There are enoughl stylistic differences from one cabinetmaker's box to another's that I fear a cut list alone would not save you time in the long run.

For instance: Some build a separate toekick; others make it integral. Some bottom rails are 1 1/4 wide to accommodate a half inch overlap of a 4" toe kick. Some hang top and bottom rails through the full run, others butt them at a mid-run stile. Then you get into drawer sizes and layouts. Yeah.

Better to make your own drawing of a box, make those stylistic decisions, and build to your stile. Pun intended.

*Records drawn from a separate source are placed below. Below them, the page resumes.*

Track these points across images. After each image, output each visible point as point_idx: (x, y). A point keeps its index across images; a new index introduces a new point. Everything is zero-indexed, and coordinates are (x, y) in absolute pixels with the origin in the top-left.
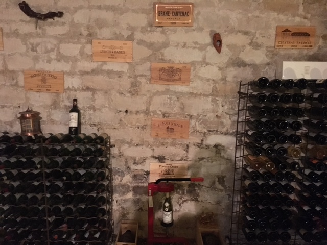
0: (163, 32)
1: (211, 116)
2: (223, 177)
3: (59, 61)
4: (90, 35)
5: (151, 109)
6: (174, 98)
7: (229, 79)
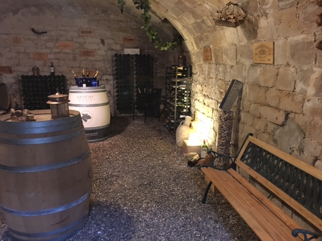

If you want to ask about basic dimensions and how I do the faceframes, I'd be glad to do that by PM.

Kindly,

Lee


----------



## khays (Aug 16, 2009)

You make a good point there Lee. Didn't think about that really when I posted. I'll take a look at some different ones and see what I come up with 

Thanks again Lee,

Kevin


----------



## DLCW (Feb 18, 2011)

Kevin,

If I can figure out how to put pictures into a response to your post I can upload several pictures of a base and upper cabinet.

Can anyone tell me how to put pictures in a response? I know how to put pictures in an original post, just not a response.

Thank you.


----------



## HerbC (Jul 28, 2010)

Don (DLCW),

You should be able to click the img button and browse to find the picture on your computer and then upload it (by clicking on the Insert this image button). Works for me, only problem is it initially inserts the code which begins !https… at the beginning of the post and then you have to cut and paste it where you really want it…










Bottom line, work for me, keep trying it should work for you too!

Be Careful!

Herb


----------



## DLCW (Feb 18, 2011)

Thanks Herb!

Here are pictures of the cabinets and sample cut and parts lists I used for a standard upper and base cabinet.


----------



## LeeBarker (Aug 6, 2010)

LJ at its best. Nuff sed!


----------



## khays (Aug 16, 2009)

LOL Herb, didn't know what you were meaning there for a minute 

DLCW, actually that's what I was looking for. Just needing something like this for the cabinets in the garage. Props to DLCW for posting, I agree with Lee!!!

Much appreciated,

Kevin


----------



## DLCW (Feb 18, 2011)

Kevin,

I use a program called eCabinets from Thermwood Corporation. The program is free and very powerful. It can do a lot of really neat things. It does have a learning curve and because it is totally parameter driving, there is no drag and drop anything. Everything I posted for you here is a result of screen shots from the eCabinets software.


----------



## khays (Aug 16, 2009)

Thanks Don. I will have to check that out and play around with it some.

Kevin


----------



## Jahness (Nov 1, 2010)

Kevin, have you looked at Cutlist Plus? It's very easy to use and has alot of features that can be tweeked to your liking.


----------



## khays (Aug 16, 2009)

Just took a look at cutlist plus also. That has pretty nifty features also.


----------